In order to validate the circuit’s reliability, high-temperature (+85 °C) and low-temperature (−30 °C) tests were conducted on the Doherty power amplifier under the same conditions as the continuous wave test. Figure 17a,b present the drain efficiency and gain results of power scanning tests at high, room, and low temperatures.

As depicted in the figures, the designed Doherty power amplifier operates normally at both +85 °C and −30 °C temperatures. In the power back-off range, its drain efficiency changes by less than ±8%, and gain changes are within ±1.5 dB, showing consistent trends. These results indicate that the Doherty power amplifier exhibits high reliability under different temperature conditions.

In addition, in order to test long-term stable operation capability, aging tests were conducted on the Doherty power amplifier under room-temperature conditions. Under the same bias conditions, the power amplifier worked continuously for 160 h at input power levels of 31 dBm and 40 dBm, corresponding to the back-off and saturated points of the Doherty power amplifier, respectively. The results showed that amplifier could still operate normally after the aging test with almost consistent performance. The designed Doherty power amplifier demonstrates capacity for long-term stable operation, exhibiting a certain degree of reliability.

4. Discussion

This study conducted a theoretical analysis of a three-stage Doherty power amplifier power-synthesis network and designed a three-stage high-power Doherty power amplifier based on the theoretical analysis. The test results indicate that the designed Doherty power amplifier can effectively extend the power back-off range of traditional Doherty amplifier architectures, consistent with the theoretical analysis. Additionally, as described in Section 2.3.2, the harmonic matching technique employed in the single amplifier enhances the overall efficiency of the Doherty power amplifier to a certain extent. In comparison to recently reported Doherty power amplifiers, this study demonstrates advantages in performance metrics such as output power and efficiency.

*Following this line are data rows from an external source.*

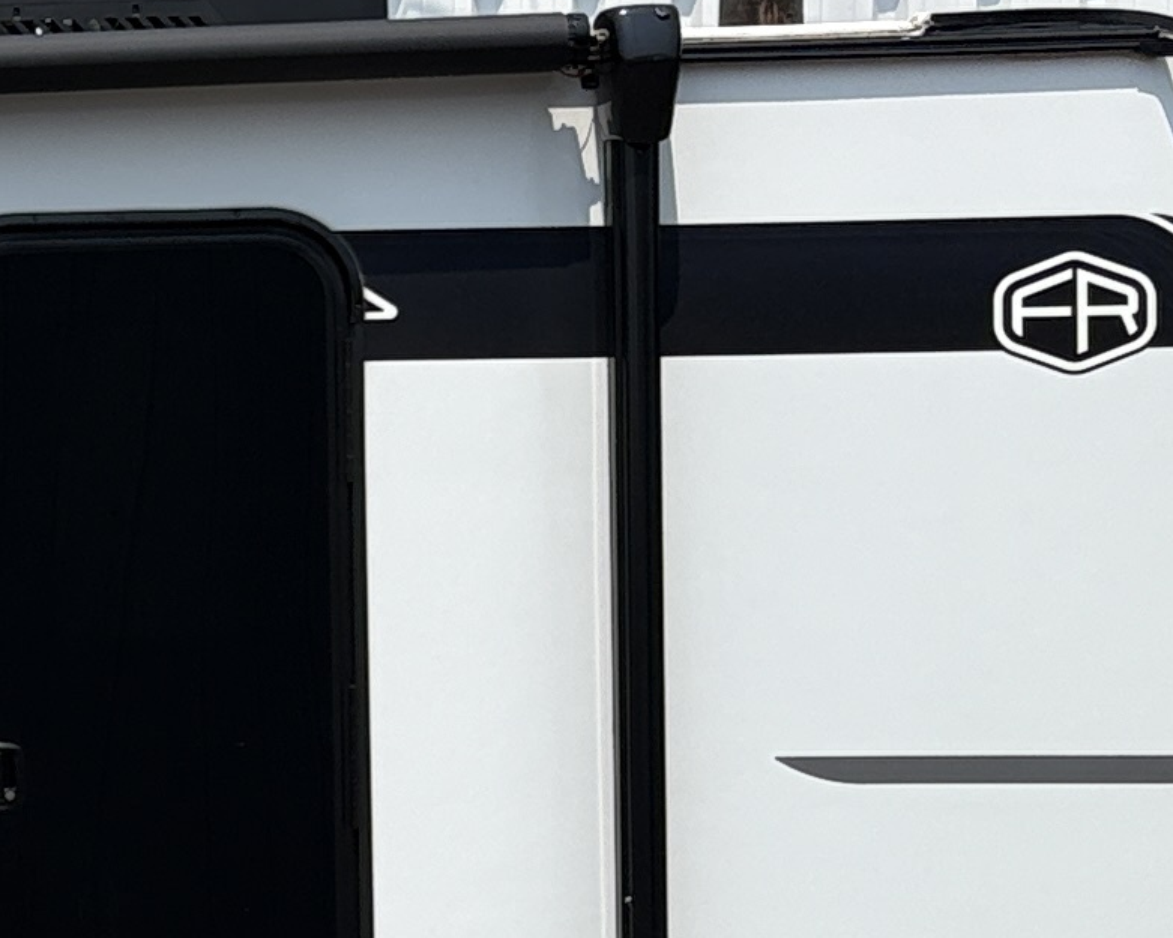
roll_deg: +0.9
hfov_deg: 12.6
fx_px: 4548
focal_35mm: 131
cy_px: 857
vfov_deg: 11.7
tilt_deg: -1.7
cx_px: -1275
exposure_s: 1/6993
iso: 50
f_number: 1.6
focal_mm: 5.96
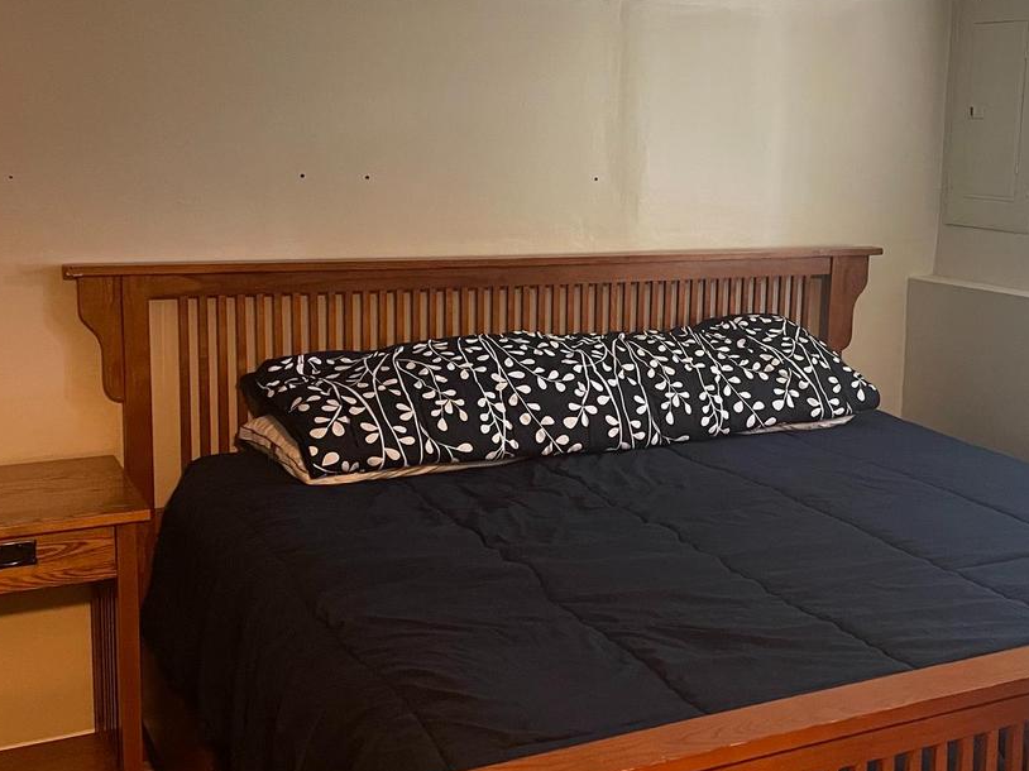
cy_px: 330
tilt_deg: -8.2
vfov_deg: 31.5
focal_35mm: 46
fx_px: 1367
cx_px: 710
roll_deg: -2.0
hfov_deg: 40.6
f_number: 1.6
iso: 640
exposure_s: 1/33
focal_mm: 4.2
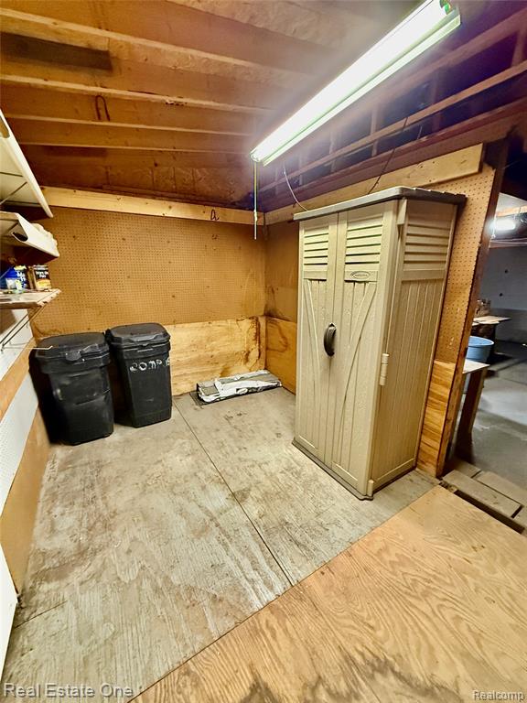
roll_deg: -0.8
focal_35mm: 14
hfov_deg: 85.7
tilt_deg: -15.7
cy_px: 352
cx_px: 264
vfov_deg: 102.1
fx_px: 284
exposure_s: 1/60
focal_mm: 2.22
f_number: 2.2
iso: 640
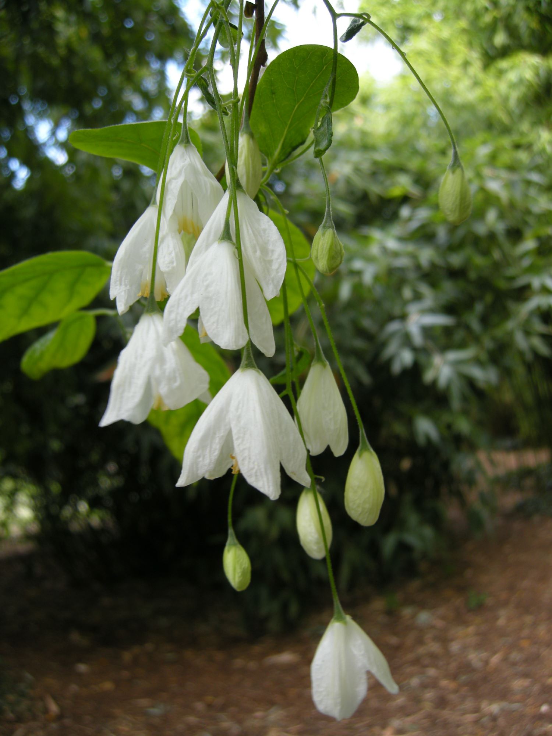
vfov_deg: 52.6
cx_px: 276
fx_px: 744
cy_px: 368
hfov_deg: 40.7
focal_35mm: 35
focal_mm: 7.5
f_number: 3
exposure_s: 1/60.8
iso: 64
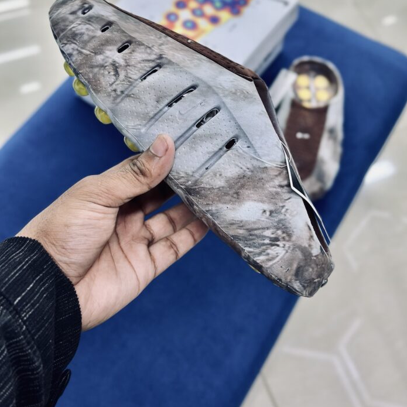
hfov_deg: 30.0
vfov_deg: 29.9
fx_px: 758
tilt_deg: -56.4
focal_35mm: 57
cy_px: 138
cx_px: 204
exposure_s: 1/100
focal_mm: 6.86
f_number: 1.78
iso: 80
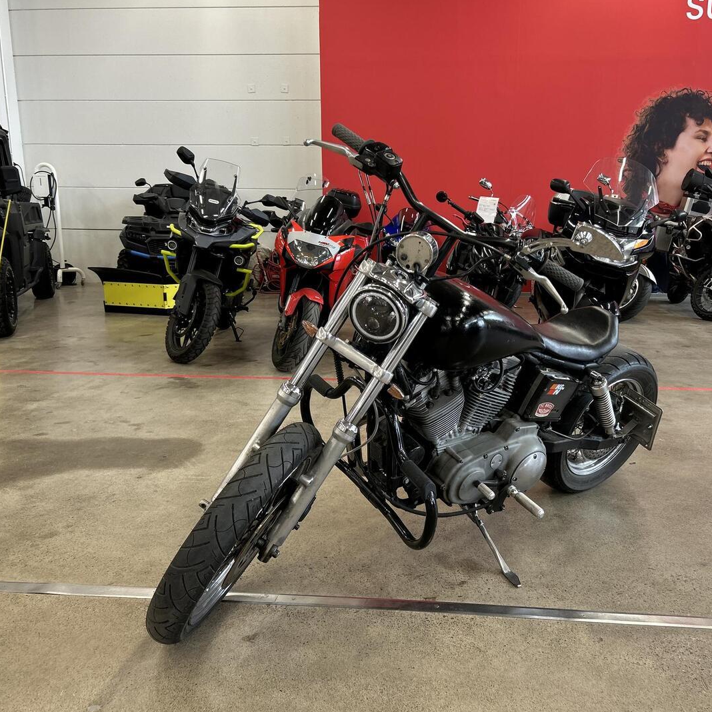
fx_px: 721
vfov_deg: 52.5
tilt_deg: -12.7
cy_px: 357
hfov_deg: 52.3
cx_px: 413
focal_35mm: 31
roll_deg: -0.2
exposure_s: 1/50
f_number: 1.5
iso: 80
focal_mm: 5.7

Future research will focus on expanding the operational bandwidth of the Doherty power amplifier while ensuring output power. Bandwidth expansion may be achieved by reducing the use of quarter-wavelength lines to improve the power-combining network and implementing a wideband matching strategy for the single amplifier. These improvements are expected to further enhance the performance of the Doherty power amplifier across different frequency ranges, better meeting the demands of practical applications.

5. Conclusions

In summary, we have presented a miniaturized GaN HEMT high-power Doherty power amplifier based on the 0.25 μm process platform of the Nanjing Electronic Devices Institute. We established the EE_HEMT model of the chip through parameter extraction and load-pull testing. Using this model as a foundation, we designed a Doherty power amplifier. Experimental results indicate that at 2.6 GHz under continuous wave test conditions, the saturated output power exceeds 49.7 dBm, drain efficiency surpasses 67%, and gain is over 9 dB. At a 9 dB power back-off point, the drain efficiency remains above 55%. The performance is consistent within the frequency range of 2.55 GHz to 2.62 GHz. Furthermore, the test results align closely with the simulation results based on the model. Under large-signal excitation, the measured drain efficiency error is less than 5%, and the gain error is less than 1 dB, validating the accuracy of the model and circuit design. Additionally, this amplifier features compactness and lightness and exhibits stability at both high and low temperatures. The amplifier holds practical significance for modern wireless communication hardware platforms.